I guess Glenn Beck said that the coming Hurricane Irene was a “blessing” . Having read a brief snippet about it, I can’t agree with the whole “blessing” concept. Tragedy is never a good thing. Beck says it proves his point that “emergency preparedness is a good idea” and that he’s not delusional, disruptions in the food chain could happen. Anybody that needs a tragedy to make their opinion valid has got their priorities wrong. Opinions aren’t worth that much.
Having said that, people make blessings out of tragedies all the time by making meaning out of them. Nobody wishes for an addiction in their present or future, but people transform themselves because of one daily in little rooms in church basements and detoxes and sober houses around the globe. No one wants sudden death of a family member or the end of an era — no one. And yet, from these ashes of the tragedies can, often, come newer and deeper, more meaningful lives. Mostly, it is because tragedies sweep everything from our lives, including the frivolous — and we have a lot of frivolous in our lives today. Somehow our souls know what’s really important in our lives and we keep it locked in our hearts and minds and we can pick it out of the wreckage and ashes of our lives
After I wrote the blog about the Sabbath, a Jewish friend wrote back and explained what it was like to experience Sabbath and I joked that “that kind of a Sabbath would take unions(for the time) and a lot of power outages (for a technology-free Sabbath)”. Mr. Beck was right about one thing: the coming hurricane (if it materializes) will remind us that we’re not in control around here. Even if corporations or our bosses want us to go to work, when the 100 mile an hour winds come through, we can’t. Even the unions couldn’t give us that kind of time at home, though I’m not sure I’d callit a holiday.
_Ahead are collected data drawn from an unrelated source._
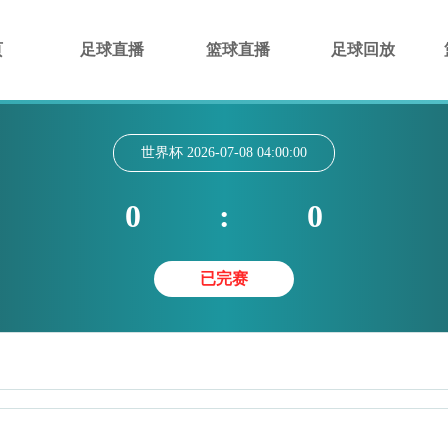
页
足球直播
篮球直播
足球回放
世界杯
2026-07-08 04:00:00
0
:
0
已完赛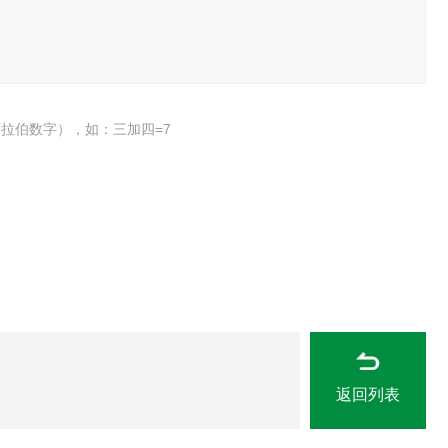
拉伯数字），如：三加四=7
返回列表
The power outages will apparently come with the storm, according to local news reports. If we have blackouts, after some period of time, we here will be iPod-less, computer-less, internet-less and so on. The only thing left at home will be us — and natural sunlight when we have it. What’s left will be what’s important — the stuff that God created. Even if — due to traffic jams, flight delays, work schedules, and so on — we can’t be with the things that matter, our hearts will find them. We call our kids or our parents, we worry about loved ones and friends. We protect important things.
Remember all those in-class assignments about what would you put in the boat? This is the time when we actually do just that. Whatever you think about, whoever you think about, as the hurricane approaches — that is where meaning lies for you. That is what’s important. Realize that it’s from God, and treasure it with everything you’ve got while you’ve got it.